The Lord’s glory coming out of Babylon: Zechariah 6

This chapter traced the voyage of the people, from Babylon to the land.  We read about the Lord’s glory, namely, his ability to create something out of nothing.  In this case, he created a people out of an enslaved and wicked non-people by his spirit.  The people, therefore, had nothing to boast about, as their existence depended completely on the Lord.  By reminding them of their humble origin, he could found the eschaton on the humility of the people.

Reminiscent of Zecharaiah 1:8-12, the Lord sent out chariots with horses throughout the land in 6:1-8.  In the earlier scene, the angel was upset when the horsemen came back from their reconnaissance to report peace throughout the land.  The Lord promised to overturn the powers around, so this promise was not coming to pass.  In this instance, the charioteers were commanded to walk all around the world.

Those going to the North (referring to Babylon, who always came in and out of Israel through the North) received a special command: to see the ultimate results of the Babylonian captivity.  Because of their suffering, and because of the Lord’s mighty act at liberating them from Babylon, the remnant that emerged from captivity displayed the Lord’s glory.  The Lord’s spirit animated them, made them a people and brought them to life (cf. the spirit animating the dead bones in Ezekiel 37).  By coming out of Babylon, they show the Lord’s glory by living by his spirit.

In the next section, the glory of captivity metaphorically crowns the eschatological rulers with the literal gold brought from Babylon (6:9-15).  The prophet took the gold and silver from those who came out of captivity to create two crowns, one for Joshua, the High Priest, and one most likely for the Branch, Zerubbabel.  This scene recalls the captives from Egypt during the Exodus who “borrowed” the gold and silver of the Egyptians, effectively plundering them without a fight.  Those riches, however, created the golden calf, an idol and mockery of the Lord.  In the eschaton, the gold and silver will crown the new rule of humility to the Lord’s Torah.

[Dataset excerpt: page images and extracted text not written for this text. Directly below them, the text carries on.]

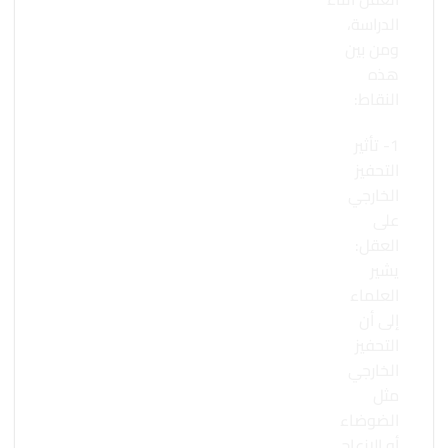
الدراسة،
ومن بين
هذه
النقاط:
1- تأثير
التحفيز
الخارجي
على
العقل:
يشير
العلماء
إلى أن
التحفيز
الخارجي
مثل
الضوضاء
أو الإزعاج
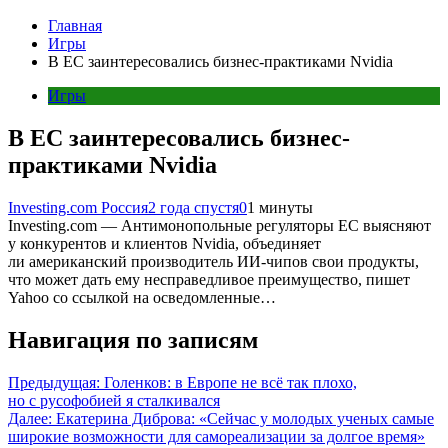
Главная
Игры
В ЕС заинтересовались бизнес-практиками Nvidia
Игры
В ЕС заинтересовались бизнес-
практиками Nvidia
Investing.com Россия
2 года спустя
0
1 минуты
Investing.com — Антимонопольные регуляторы ЕС выясняют
у конкурентов и клиентов Nvidia, объединяет
ли американский производитель ИИ-чипов свои продукты,
что может дать ему несправедливое преимущество, пишет
Yahoo со ссылкой на осведомленные…
Навигация по записям
Предыдущая:
Голенков: в Европе не всё так плохо,
но с русофобией я сталкивался
Далее:
Екатерина Диброва: «Сейчас у молодых ученых самые
широкие возможности для самореализации за долгое время»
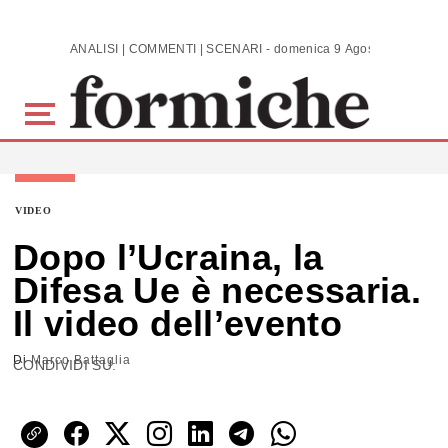
Skip to main content
ANALISI | COMMENTI | SCENARI - domenica 9 Agosto 2026
VIDEO
Dopo l’Ucraina, la
Difesa Ue è necessaria.
Il video dell’evento
Di
Marco Battaglia
CONDIVIDI SU:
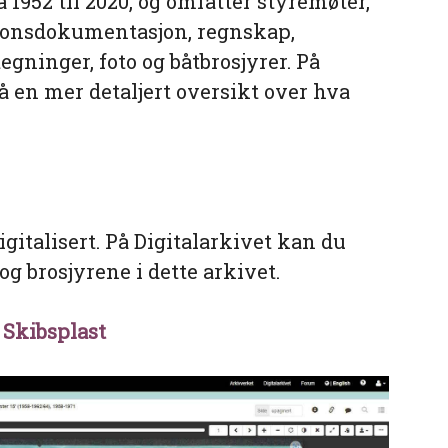
a 1952 til 2020, og omfatter styremøter,
jonsdokumentasjon, regnskap,
gninger, foto og båtbrosjyrer. På
å en mer detaljert oversikt over hva
igitalisert. På Digitalarkivet kan du
og brosjyrene i dette arkivet.
 Skibsplast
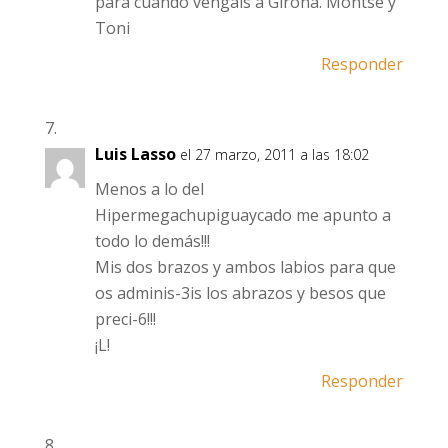
para cuando vengáis a Girona. Montse y
Toni
Responder
Luis Lasso
el 27 marzo, 2011 a las 18:02
Menos a lo del
Hipermegachupiguaycado me apunto a
todo lo demás!!!
Mis dos brazos y ambos labios para que
os adminis-3is los abrazos y besos que
preci-6!!!
¡L!
Responder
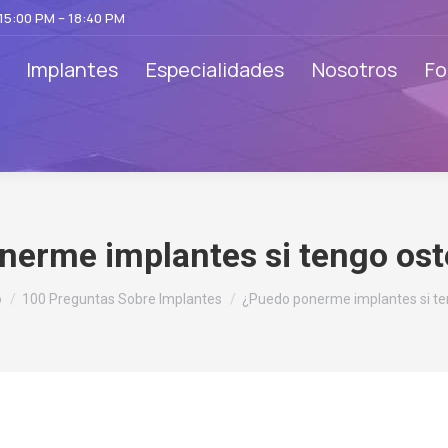
 15:00 PM – 18:40 PM
Implantes
Especialidades
Nosotros
Fo
nerme implantes si tengo ost
s aquí:
o
100 Preguntas Sobre Implantes
¿Puedo ponerme implantes si t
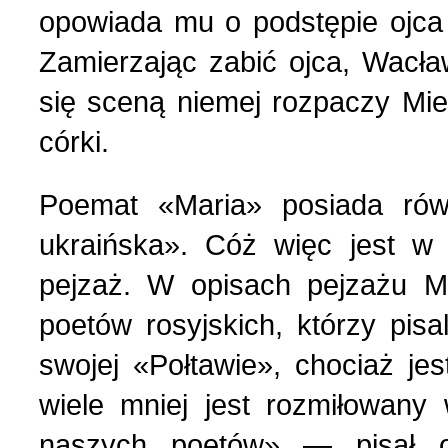
opowiada mu o podstępie ojca i
Zamierzając zabić ojca, Wacł
się sceną niemej rozpaczy Mie
córki.
Poemat «Maria» posiada ró
ukraińska». Cóż więc jest w 
pejzaż. W opisach pejzażu M
poetów rosyjskich, którzy pis
swojej «Połtawie», chociaż je
wiele mniej jest rozmiłowany 
naszych poetów» — pisał o 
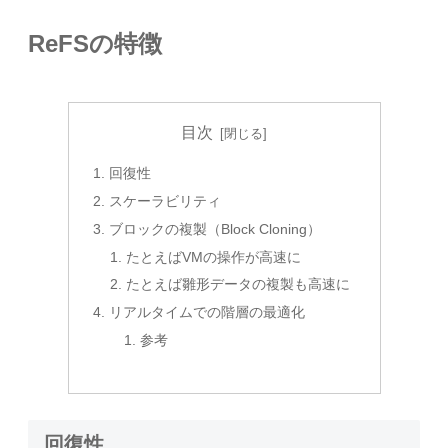
ReFSの特徴
目次
回復性
スケーラビリティ
ブロックの複製（Block Cloning）
たとえばVMの操作が高速に
たとえば雛形データの複製も高速に
リアルタイムでの階層の最適化
参考
回復性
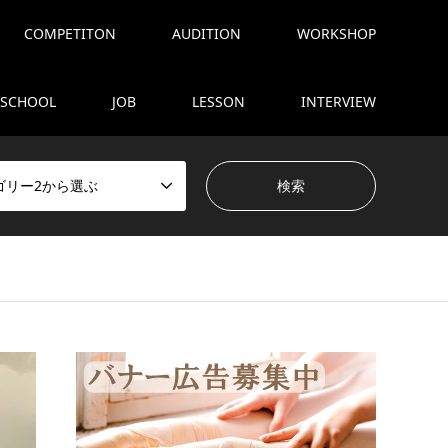
COMPETITON
AUDITION
WORKSHOP
SCHOOL
JOB
LESSON
INTERVIEW
ゴリー2から選ぶ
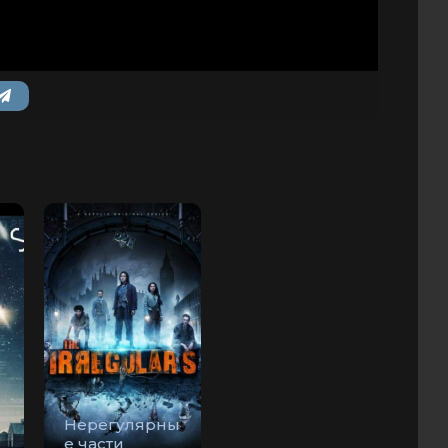
Нерегулярны
е части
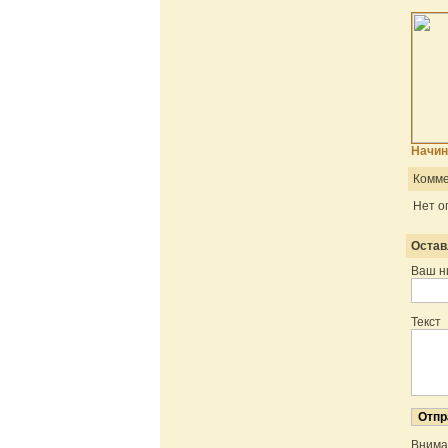
Начин
Комме
Нет о
Остав
Ваш н
Текст
Внима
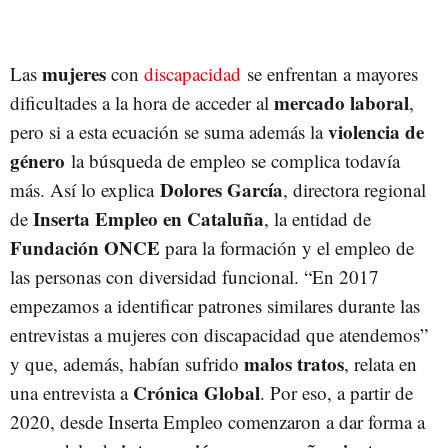
mujeres
Las
con
discapacidad
se enfrentan a mayores
mercado laboral
dificultades a la hora de acceder al
,
violencia de
pero si a esta ecuación se suma además la
género
la búsqueda de empleo se complica todavía
Dolores García
más. Así lo explica
, directora regional
Inserta Empleo en Cataluña
de
, la entidad de
Fundación ONCE
para la formación y el empleo de
las personas con diversidad funcional. “En 2017
empezamos a identificar patrones similares durante las
entrevistas a mujeres con discapacidad que atendemos”
malos tratos
y que, además, habían sufrido
, relata en
Crónica Global
una entrevista a
. Por eso, a partir de
2020, desde Inserta Empleo comenzaron a dar forma a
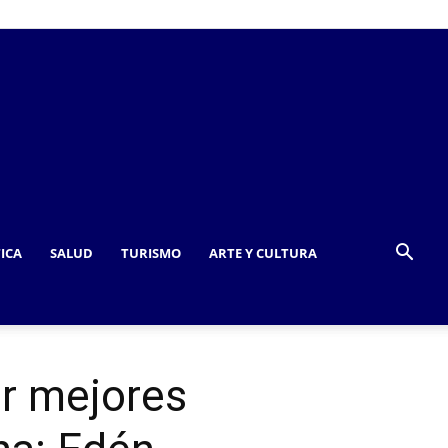
TICA
SALUD
TURISMO
ARTE Y CULTURA
r mejores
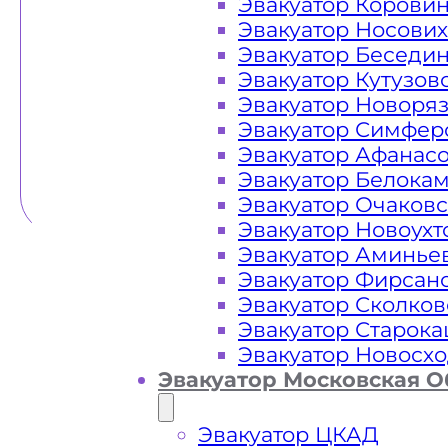
Эвакуатор Корови
Эвакуатор Носови
Эвакуатор Беседи
Эвакуатор Кутузов
Эвакуатор Новоря
Эвакуатор Симфер
Эвакуатор Афанас
Эвакуатор Белока
Эвакуатор Очаков
Эвакуатор Новоух
Эвакуатор Аминье
Эвакуатор Фирсан
Эвакуатор Сколков
Эвакуатор Старок
Эвакуатор Новосх
Эвакуатор Московская О
Эвакуатор ЦКАД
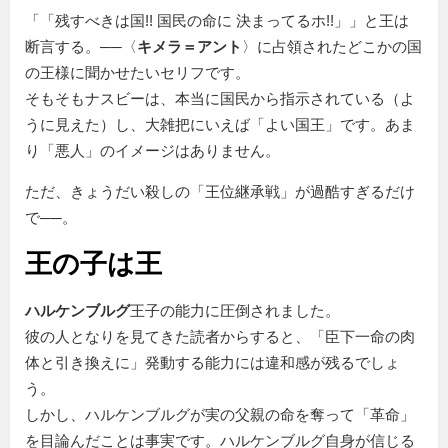
「
残すべきは国!! 国民の命に 決まってるホ!!
」と王は
断言する。──〈
キメラ＝アント
〉に占領されたどこかの国
の王様に聞かせたいセリフです。
そもそもナスビーは、本当に国民から指示されている（よ
うに見えた）し、大雑把にいえば「よい国王」です。あま
り「悪人」のイメージはありません。
ただ、きょうだい殺しの「王位継承戦」が過酷すぎるだけ
で──。
王の子は王
ハルケンブルグ
王子の能力に圧倒されました。
彼の人となりを見てきた読者からすると、
臣下一命の肉
体と引き換えに
発動する能力には違和感が残るでしょ
う。
しかし、ハルケンブルグが実の父親の命を奪って
革命
を目論んだことは事実です。ハルケンブルグ自身が信じる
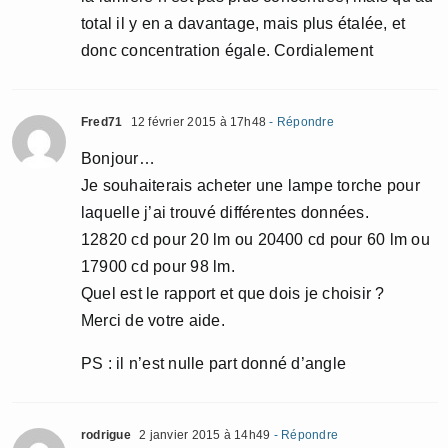
total il y en a davantage, mais plus étalée, et
donc concentration égale. Cordialement
Fred71
12 février 2015 à 17h48
- Répondre
Bonjour…
Je souhaiterais acheter une lampe torche pour
laquelle j’ai trouvé différentes données.
12820 cd pour 20 lm ou 20400 cd pour 60 lm ou
17900 cd pour 98 lm.
Quel est le rapport et que dois je choisir ?
Merci de votre aide.
PS : il n’est nulle part donné d’angle
rodrigue
2 janvier 2015 à 14h49
- Répondre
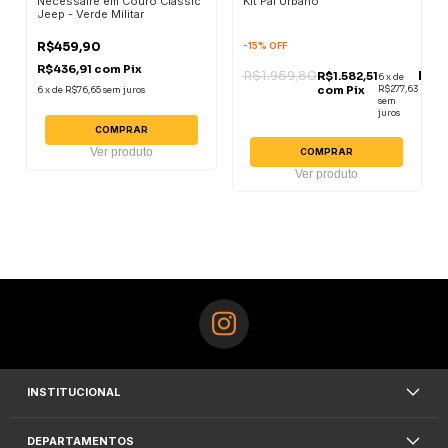
Nécessaire em Couro Classic
Kit Pai Urbano
Jeep - Verde Militar
R$459,90
-
15
%
OFF
R$436,91
com
Pix
R$1.959,80
R$1.
R$1.582,51
6
x
de
com
Pix
R$277,63
6
x
de
R$76,65
sem juros
sem
juros
COMPRAR
Ver produto
COMPRAR
Ver produto
INSTITUCIONAL
DEPARTAMENTOS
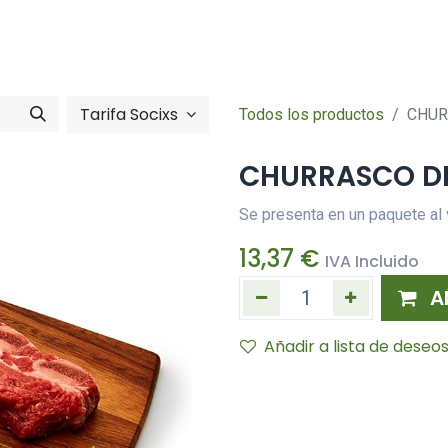
Tienda online
Hazte socia/socia
imentació
Zona So
Tarifa Socixs
Todos los productos
CHUR
CHURRASCO DE
Se presenta en un paquete al
13,37
€
IVA Incluido
A
Añadir a lista de deseo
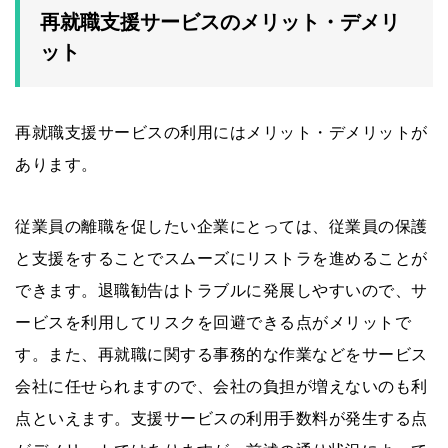
再就職支援サービスのメリット・デメリ
ット
再就職支援サービスの利用にはメリット・デメリットが
あります。
従業員の離職を促したい企業にとっては、従業員の保護
と支援をすることでスムーズにリストラを進めることが
できます。退職勧告はトラブルに発展しやすいので、サ
ービスを利用してリスクを回避できる点がメリットで
す。また、再就職に関する事務的な作業などをサービス
会社に任せられますので、会社の負担が増えないのも利
点といえます。支援サービスの利用手数料が発生する点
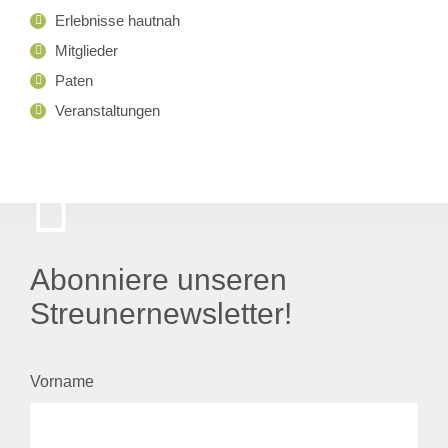
Erlebnisse hautnah
Mitglieder
Paten
Veranstaltungen
Abonniere unseren
Streunernewsletter!
Vorname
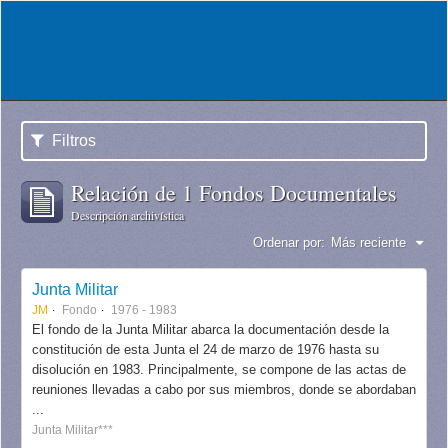
Filtros
Relación de 1 Fondos Documentales
Descripción archivística
Ordenar por:
Más reciente
Junta Militar
JM
Fondo
1976 - 1983
El fondo de la Junta Militar abarca la documentación desde la
constitución de esta Junta el 24 de marzo de 1976 hasta su
disolución en 1983. Principalmente, se compone de las actas de
reuniones llevadas a cabo por sus miembros, donde se abordaban
...
Junta Militar***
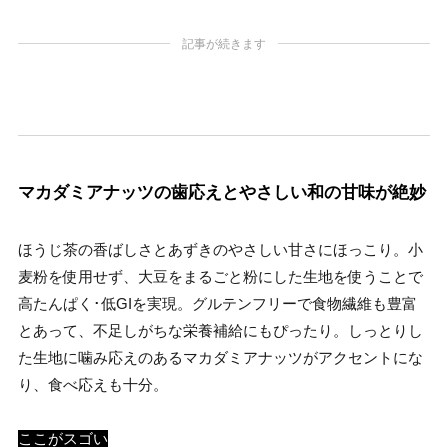
記事が続きます
マカダミアナッツの歯応えとやさしい和の甘味が絶妙
ほうじ茶の香ばしさとあずきのやさしい甘さにほっこり。小
麦粉を使用せず、大豆をまるごと粉にした生地を使うことで
高たんぱく･低GIを実現。グルテンフリーで食物繊維も豊富
とあって、不足しがちな栄養補給にもぴったり。しっとりし
た生地に噛み応えのあるマカダミアナッツがアクセントにな
り、食べ応えも十分。
ここがスゴい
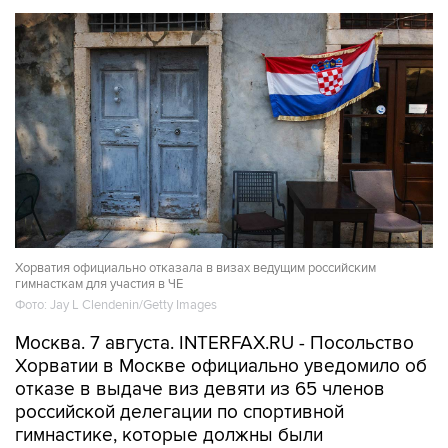
Хорватия официально отказала в визах ведущим российским
гимнасткам для участия в ЧЕ
Фото: Jay L Clendenin/Getty Images
Москва. 7 августа. INTERFAX.RU - Посольство
Хорватии в Москве официально уведомило об
отказе в выдаче виз девяти из 65 членов
российской делегации по спортивной
гимнастике, которые должны были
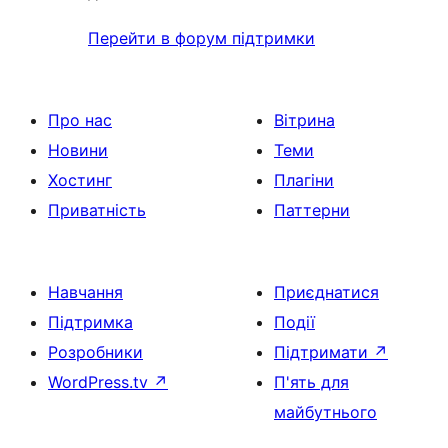
Перейти в форум підтримки
Про нас
Вітрина
Новини
Теми
Хостинг
Плагіни
Приватність
Паттерни
Навчання
Приєднатися
Підтримка
Події
Розробники
Підтримати
↗
WordPress.tv
↗
П'ять для
майбутнього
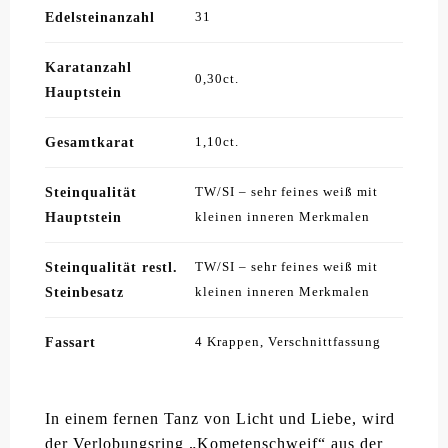
Edelsteinanzahl
31
Karatanzahl
0,30ct.
Hauptstein
Gesamtkarat
1,10ct.
Steinqualität
TW/SI – sehr feines weiß mit
Hauptstein
kleinen inneren Merkmalen
Steinqualität restl.
TW/SI – sehr feines weiß mit
Steinbesatz
kleinen inneren Merkmalen
Fassart
4 Krappen, Verschnittfassung
In einem fernen Tanz von Licht und Liebe, wird
der Verlobungsring „Kometenschweif“ aus der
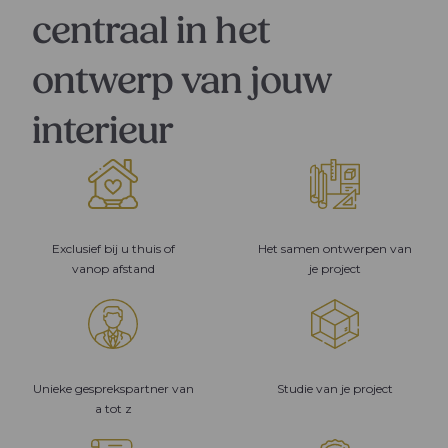
centraal in het
ontwerp van jouw
interieur
Exclusief bij u thuis of
Het samen ontwerpen van
vanop afstand
je project
Unieke gesprekspartner van
Studie van je project
a tot z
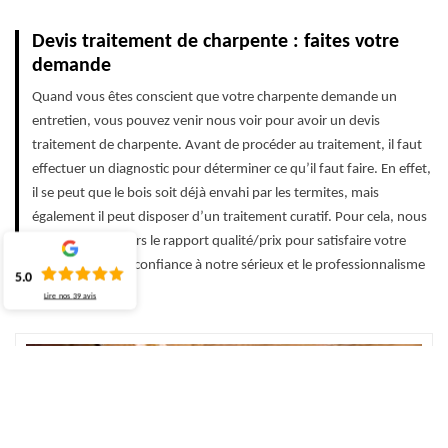
Devis traitement de charpente : faites votre
demande
Quand vous êtes conscient que votre charpente demande un
entretien, vous pouvez venir nous voir pour avoir un devis
traitement de charpente. Avant de procéder au traitement, il faut
effectuer un diagnostic pour déterminer ce qu’il faut faire. En effet,
il se peut que le bois soit déjà envahi par les termites, mais
également il peut disposer d’un traitement curatif. Pour cela, nous
priorisons toujours le rapport qualité/prix pour satisfaire votre
demande. Faites confiance à notre sérieux et le professionnalisme
5.0
de notre équipe.
Lire nos
39
avis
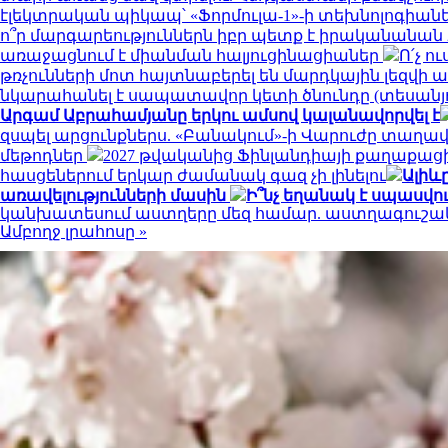
էլեկտրական պիկապ՝ «Ֆորմուլա-1»-ի տեխնոլոգիան
ո՞ր մարգարեություններն իբր պետք է իրականանան
առաջացնում է միանման հալյուցինացիաներ
Ո՛չ ո
թռչունների մոտ հայտնաբերել են մարդկային լեզվի
նկարահանել է սապատավոր կետի ծնունդը (տեսանյ
Արգամ Աբրահամյանը երկու ամսով կալանավորվել է
զսպել արցունքներս. «Բանակում»-ի Վարուժը տաղավ
մեթոդներ
2027 թվականից Ֆինլանդիայի քաղաքացիո
հասցեներում երկար ժամանակ գազ չի լինելու
Ալիև
առավելությունների մասին
Ի՞նչ եղանակ է սպասվո
կանխատեսում աստղերը մեզ համար. աստղագուշակ 2
Ամբողջ լրահոսը »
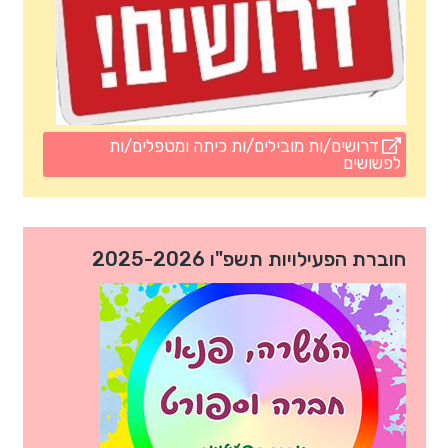
דרושים/ות מובילים/ות כיתה ומטפלים/ות
לפשושים
חוברת הפעילויות תשפ"ו 2025-2026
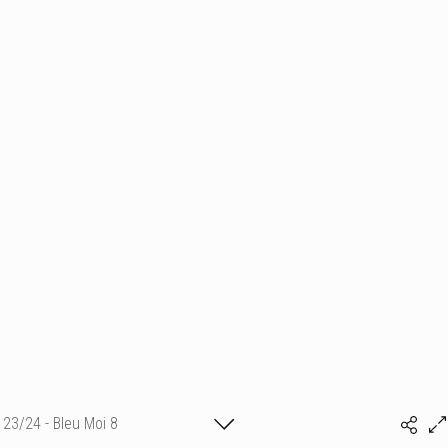
23/24 - Bleu Moi 8
Marine Vu ©adagp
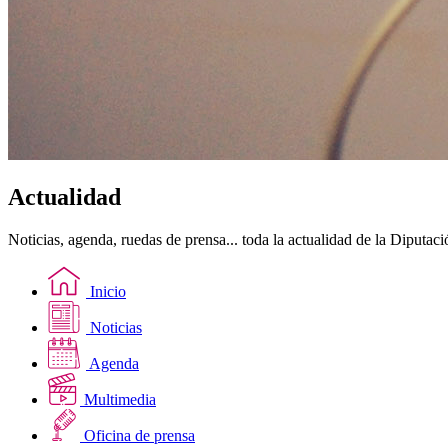
Actualidad
Noticias, agenda, ruedas de prensa... toda la actualidad de la Diputac
Inicio
Noticias
Agenda
Multimedia
Oficina de prensa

As the captives departed from Babylon, they left the spirit of the Lord in their trail.  Their walk of liberation was animated by the spirit.  When they came to the land, their bounty from Babylon formed the symbols of power for the new rulers.  Both their departure from Babylon and arrival to the land originate in the humbling, dehumanizing captivity, and this humility formed the basis of the eschaton.

Good is faithfulness

The wickedness, represented by a woman, was related to the good, which was always rooted in the captivity.  By grace the Lord led the people from captivity, like in Exodus, establishing them as a people.  When the people understood deeply their personal and corporate existence as completely dependent on the Lord, they would be motivated to remain faithful to him.  A return to the belief that they were masters of their own destiny, a destiny in which the Lord played only a small part, would form the kernel of wicked unfaithfulness.  Goodness in the eschaton would always have to keep one foot in the captivity as the motivation for faithfulness.